I have a mobile POS unit up and running and have been demonstrating its use around the office and to clients. Whenever I demo the solution to colleagues I have had consistent comments that come down to the fact that it’s a really cool solution, but people seem uncertain of where it could be leveraged best.
Mobile POS capability and queue busting have been available for years now. I’ve played with various devices and platforms and it’s never caught on in volume, but with mobile now so recognizable for consumers this form factor is the hot thing of the moment. I’ve started to see it in wider deployment, but you have to wonder if EMV will hold us back in Canada. Apple store and Air Canada use it in Canada, but Home Depot are using it in the US and Disney and Gap have been getting into it.
No matter what platform a retailer chooses, it is absolutely fundamental to consider how the platform will be leveraged in an operation. If the objectives of a mobile unit are not clearly defined, and mobile is not fully integrated into the front end operations of a retail store, it will not be successful.
Before any major retailer considers using a mobile POS, I strongly recommend a front end optimization assessment to understand how all of the service solutions will work together (POS, Self-checkout, Kiosks, mobile POS, Customer Service Desk, etc) to ensure maximum customer throughput, an optimized customer experience, and a cost effective implementation.
Consider the potential benefits of a mobile POS unit:
- Small form factor
- Built in scanning capability
- Print receipt to small mobile printer/ remote printer / email
- MSR credit card swipe
- Wifi connection
- Battery power
- Retail hardened (depending on the platform)
- Small form factor items can be lost =security risk to network, and cost of lost units.
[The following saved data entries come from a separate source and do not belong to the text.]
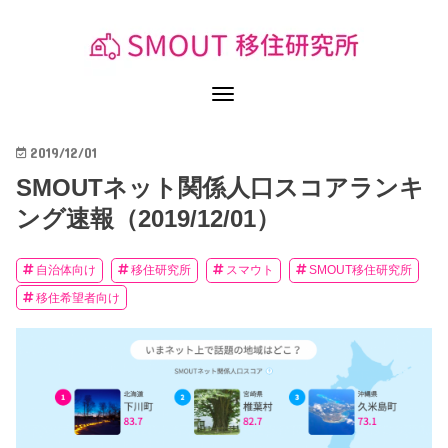
2019/12/01
SMOUTネット関係人口スコアランキ
ング速報（2019/12/01）
自治体向け
移住研究所
スマウト
SMOUT移住研究所
移住希望者向け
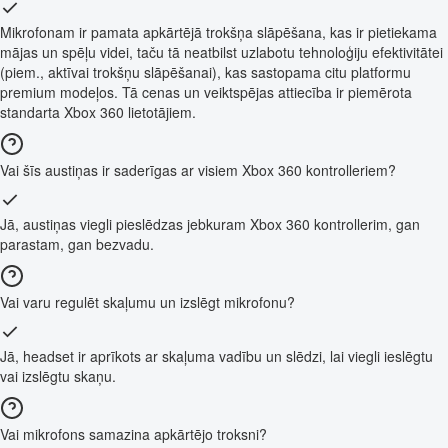
Mikrofonam ir pamata apkārtējā trokšņa slāpēšana, kas ir pietiekama
mājas un spēļu videi, taču tā neatbilst uzlabotu tehnoloģiju efektivitātei
(piem., aktīvai trokšņu slāpēšanai), kas sastopama citu platformu
premium modeļos. Tā cenas un veiktspējas attiecība ir piemērota
standarta Xbox 360 lietotājiem.
Vai šīs austiņas ir saderīgas ar visiem Xbox 360 kontrolleriem?
Jā, austiņas viegli pieslēdzas jebkuram Xbox 360 kontrollerim, gan
parastam, gan bezvadu.
Vai varu regulēt skaļumu un izslēgt mikrofonu?
Jā, headset ir aprīkots ar skaļuma vadību un slēdzi, lai viegli ieslēgtu
vai izslēgtu skaņu.
Vai mikrofons samazina apkārtējo troksni?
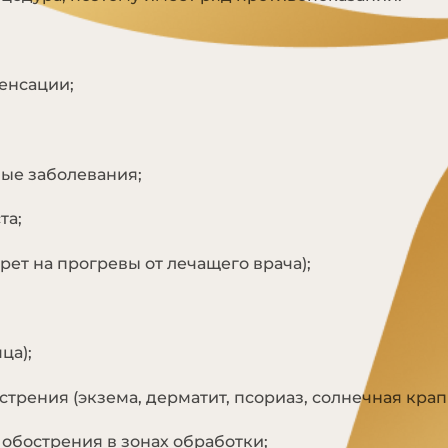
енсации;
ые заболевания;
та;
рет на прогревы от лечащего врача);
ца);
трения (экзема, дерматит, псориаз, солнечная крап
обострения в зонах обработки;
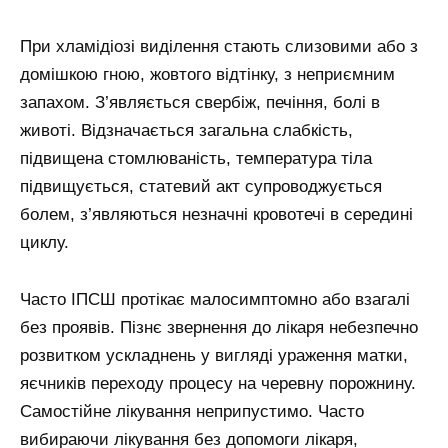
При хламідіозі виділення стають слизовими або з
домішкою гною, жовтого відтінку, з неприємним
запахом. З’являється свербіж, печіння, болі в
животі. Відзначається загальна слабкість,
підвищена стомлюваність, температура тіла
підвищується, статевий акт супроводжується
болем, з’являються незначні кровотечі в середині
циклу.
Часто ІПСШ протікає малосимптомно або взагалі
без проявів. Пізнє звернення до лікаря небезпечно
розвитком ускладнень у вигляді ураження матки,
яєчників переходу процесу на черевну порожнину.
Самостійне лікування неприпустимо. Часто
вибираючи лікування без допомоги лікаря,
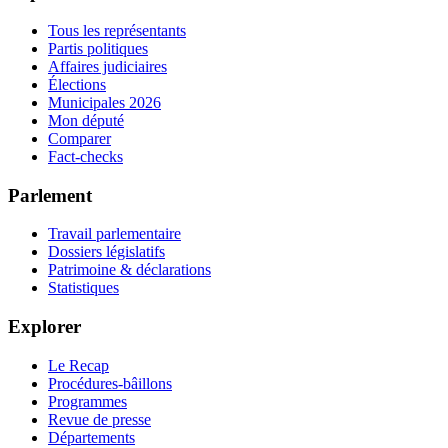
Tous les représentants
Partis politiques
Affaires judiciaires
Élections
Municipales 2026
Mon député
Comparer
Fact-checks
Parlement
Travail parlementaire
Dossiers législatifs
Patrimoine & déclarations
Statistiques
Explorer
Le Recap
Procédures-bâillons
Programmes
Revue de presse
Départements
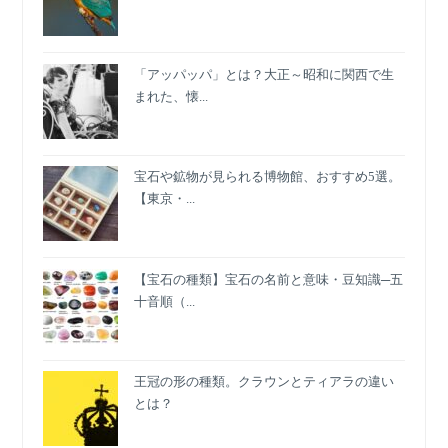
ョ
ン
の
「アッパッパ」とは？大正～昭和に関西で生
裏
まれた、懐...
側
を
学
ぶ
宝石や鉱物が見られる博物館、おすすめ5選。
旅
【東京・...
【宝石の種類】宝石の名前と意味・豆知識─五
十音順（...
王冠の形の種類。クラウンとティアラの違い
とは？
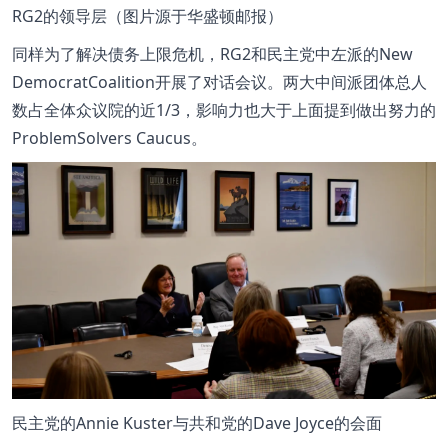
RG2的领导层（图片源于华盛顿邮报）
同样为了解决债务上限危机，RG2和民主党中左派的New
DemocratCoalition开展了对话会议。两大中间派团体总人
数占全体众议院的近1/3，影响力也大于上面提到做出努力的
ProblemSolvers Caucus。
民主党的Annie Kuster与共和党的Dave Joyce的会面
- Connecting to remote devices like printers and scanners can be tricky over the long haul – but the technology is improving.
- In Canada, NFC and EMV cards won’t work as MSR swipes are only available. Vendors says an EMV model is in the works.
- Accepting cash would require significant trust and could be a security and shrink risk.
- Wireless connections can be challenging in retail and are prone to security risks.
- Batteries need to be recharged. It will be necessary to have a charging station where all units must be returned at end of shift or end of day.
- Even retail hardened items can break if dropped.
- Retail staff (and clients) who are older or who have less than optimal eyesight often are challenged to read the text on a small screen.
- Depending on the operational implementation, there may not be a counter to set down merchandise for folding or bagging.
As with everything else, the decision to leverage a mobile POS should be driven by a the specific retail business. Mobile POS will evolve, but in my opinion, the items above indicate potential places where leveraging a mobile POS in a retail environment would be particularly useful.
- Simple Order taking with no Scanning Required (QSR)
- Small Basket Purchases where no weighable items or security tags are used.
- Simple large customer assistance required orders in a DIY or GM environment – (bicycles, lawn tractors, etc.)
- High traffic timeframes – sales, grand openings, holiday periods.
Given the excitement around mobile, expect many vendors to provide solutions and many retailers to try them. I think it’s great and it is progress. We could very well end up with all a high percentage of mobile POS down the road, but starting from the strength of a solution and expanding from that point provides the best roadmap to success.